Student research assistants were involved in every stage of the process, from research to building curriculum.

“In helping form this course, I wanted to ensure that CSE students understood past and present injustices to prevent and combat future inequities, helping to build a more just society,” said Alexis Harrell, an undergraduate research assistant and past president of the Society and Computing Club, an interdisciplinary student club dedicated to examining the implications of computing on society at large.

A brighter future for computing

“There’s this romantic narrative that we can solve everything with tech when in reality, this isn’t true,” said Rudra. “It might seem hopeless, but that first realization — that you cannot solve everything with tech alone — is incredibly useful and powerful because then you start asking, ‘Who else can I talk to?’ and ‘How can we make it better?’”

These questions embody values central to the Impossible Project: cross-disciplinary collaboration and working toward a better future, while understanding that the work is never done.

Muller, Rudra and Joseph see the Impossible Project: Making Computing Anti-Racist as just the beginning of their collaboration. Next spring, Rudra and Joseph, who teach an elective course called Machine Learning and Society, plan to run a semester-long Impossible Project. Their students will collaborate with students of Muller’s, who will be simultaneously taking a history course on the African diaspora called Rage Against the Machine.
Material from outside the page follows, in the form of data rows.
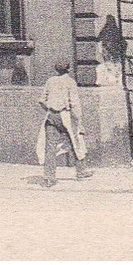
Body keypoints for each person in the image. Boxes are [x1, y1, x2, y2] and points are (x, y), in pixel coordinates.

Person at [36, 59, 92, 187]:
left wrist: (49, 108)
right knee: (75, 142)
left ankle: (49, 177)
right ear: (68, 69)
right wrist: (79, 121)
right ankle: (81, 171)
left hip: (51, 116)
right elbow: (75, 104)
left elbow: (41, 100)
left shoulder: (50, 81)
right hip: (66, 115)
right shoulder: (70, 82)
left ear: (56, 69)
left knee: (50, 147)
“The Impossible Project is deceptive because it leads you to think that all you have to do is work harder and you will be able to make the impossible possible. But, in truth, the Impossible Project is the journey and not the endpoint. The endpoint proves to be nothing more than another door to open,” Muller said. “That is what the CSE 199 students presented at the Impossible Project finale event. They brought forth new imaginings of another possible future. Those are dreams, but they‘re also real.”